Retrograde Aortic Perfusion by Partial Cardiopulmonary Bypass: Effect of Mixing on Measured Arterial Oxygen Tension

Author Affiliations

From the Bioengineering Division, Department of Surgery, Harvard Medical School at the Peter Bent Brigham Hospital and the Biomaterials Program of the Harvard-MIT Program in Health Sciences and Technology, Boston.

Arch Surg. 1975;110(1):86-89. doi:10.1001/archsurg.1975.01360070086015
Abstract

Partial venoarterial bypass with return of oxygenated blood to the femoral artery can produce mixing in the aorta of the blood from the oxygenator and left ventricular sources at flow rates of less than 50% of the total body flow. This was observed in six anesthetized sheep with normal lungs maintained on controlled ventilation on partial cardiopulmonary (venoarterial) bypass.

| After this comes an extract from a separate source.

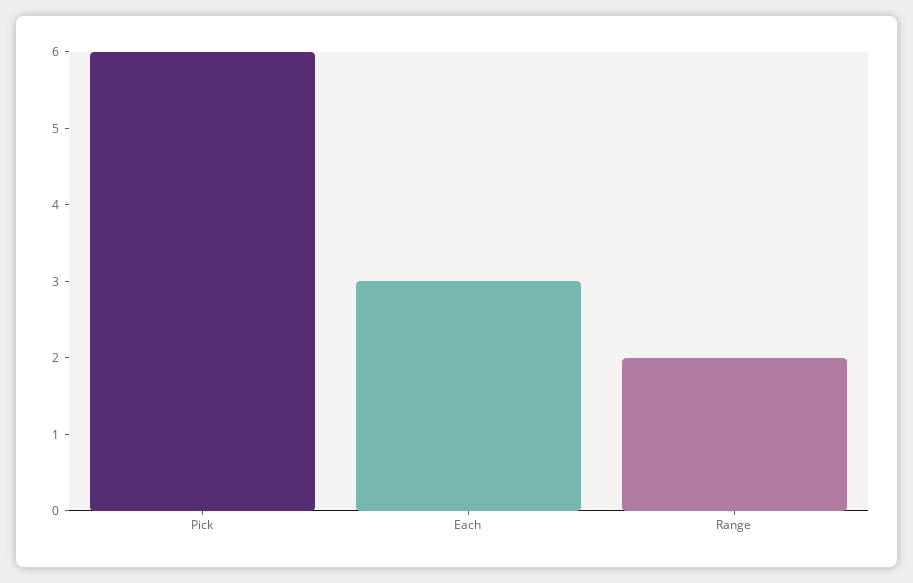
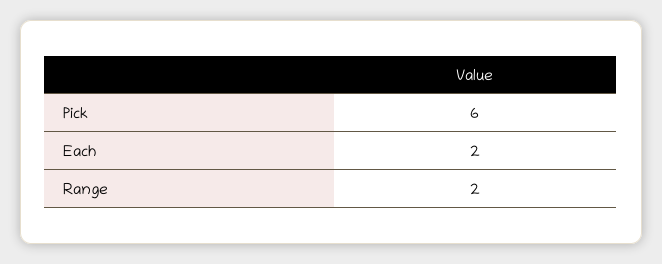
Each: 3 -> 2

The evidence of mixing increases with the extracorporeal flow rate, reaching the aortic arch in a majority of cases at the higher rates. Management of bypass and the interpretation of its effects depend on definite knowledge of the presence or absence of mixing. Partial bypass will raise the arterial oxygen tension (Pao2) of the blood continuing to flow through the lungs. This effect is independent of mixing (Pao2) and may be related either to the addition of oxygen to the blood or to an enhanced pulmonary ventilation-perfusion relationship.